[[ Document extract open ]]

I’m a gun-lover. I enjoy holding anything so finely machined and listening to the quiet click as a finely lubricated cylinder rotates. Of course, I also marvel at the contrast between that beauty and the horror it can cause. At age 13, my father gave me my first shotgun (.410), and I still have it. In fact, I have lots of guns. Actually, I’m not sure I know how many guns I do have?
However, I do know that I have absolutely no AR-15’s nor any assault rifle for that matter. In the Army, I carried an M-16, the predecessor to the AR-15. I found it delivered firepower quickly but jammed almost as quickly. It was not accurate beyond 50 yards or so. It was cool-looking, but that was it!
The real reason I have no assault rifles in my gun cabinet today is that they’re not as useful indoors as outdoors. Turning around to shoot a burglar is more difficult with a longer weapon than a shorter one, such as a pistol. If I want to shoot someone or animal at a distance, I would use a rifle with a scope. If I wanted to kill a large number of people at close range, then an AR-15 is appropriate. If I wanted to shoot a deer at a distance, then an AR-15 is stupid. They have little accuracy at distance, unless “zero’ed” which is difficult for that particular weapon.

[[ Document extract closed ]]
[[ Supplied entries open ]]

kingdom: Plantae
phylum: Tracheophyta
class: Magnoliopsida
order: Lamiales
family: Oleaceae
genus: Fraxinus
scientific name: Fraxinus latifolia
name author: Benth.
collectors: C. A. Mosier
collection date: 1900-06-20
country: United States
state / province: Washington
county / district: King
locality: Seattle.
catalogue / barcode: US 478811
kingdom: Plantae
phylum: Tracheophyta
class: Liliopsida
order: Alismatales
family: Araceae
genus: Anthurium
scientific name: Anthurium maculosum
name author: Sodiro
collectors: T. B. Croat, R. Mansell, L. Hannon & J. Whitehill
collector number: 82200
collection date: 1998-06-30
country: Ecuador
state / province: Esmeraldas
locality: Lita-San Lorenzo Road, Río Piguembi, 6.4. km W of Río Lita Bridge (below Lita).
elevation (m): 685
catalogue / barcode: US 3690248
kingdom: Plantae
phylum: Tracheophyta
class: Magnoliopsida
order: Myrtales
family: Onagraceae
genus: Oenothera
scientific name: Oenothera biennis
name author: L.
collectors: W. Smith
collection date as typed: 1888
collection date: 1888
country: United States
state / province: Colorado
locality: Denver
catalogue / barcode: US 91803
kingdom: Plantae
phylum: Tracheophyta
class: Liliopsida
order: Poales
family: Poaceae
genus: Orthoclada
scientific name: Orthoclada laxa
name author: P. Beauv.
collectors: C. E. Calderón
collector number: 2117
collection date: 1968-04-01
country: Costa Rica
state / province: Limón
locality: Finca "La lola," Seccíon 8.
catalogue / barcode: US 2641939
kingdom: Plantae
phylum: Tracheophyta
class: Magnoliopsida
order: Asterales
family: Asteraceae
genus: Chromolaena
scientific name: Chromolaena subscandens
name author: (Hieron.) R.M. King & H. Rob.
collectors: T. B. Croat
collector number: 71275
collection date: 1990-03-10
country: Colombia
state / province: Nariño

[[ Supplied entries closed ]]

◆ Prompt A ◆
How would you translate the sentence "In the Army, I carried an M-16, the predecessor to the AR-15." from the gun-ownership essay into Spanish?
◆ Prompt B ◆
Can you take the gun-ownership essay further, beginning right after its last sentence?
These items come from a different source than the gun-ownership essay.

◆ Exercise answer A ◆
En el Ejército, porté un M-16, el predecesor del AR-15.

◆ Exercise answer B ◆
The AR-15 is not a weapon for gun-lovers. It is a weapon for gun-nuts!
But, here’s the problem with getting this inferior weapon out of America. It is estimated there may already be ten million assault weapons in this country. You would have to pry a great many “cold, dead fingers” out of trigger guards to confiscate them. Certainly, you could buy some back, but it would be better to make them unfashionable like cigarettes, e.g., public service commercials by “beautiful people” saying it is uncool and unmanly to own one. Be patient!
AR-15’s are not cool . . . they’re stupid!
Then, what do we do about the other 390 million guns?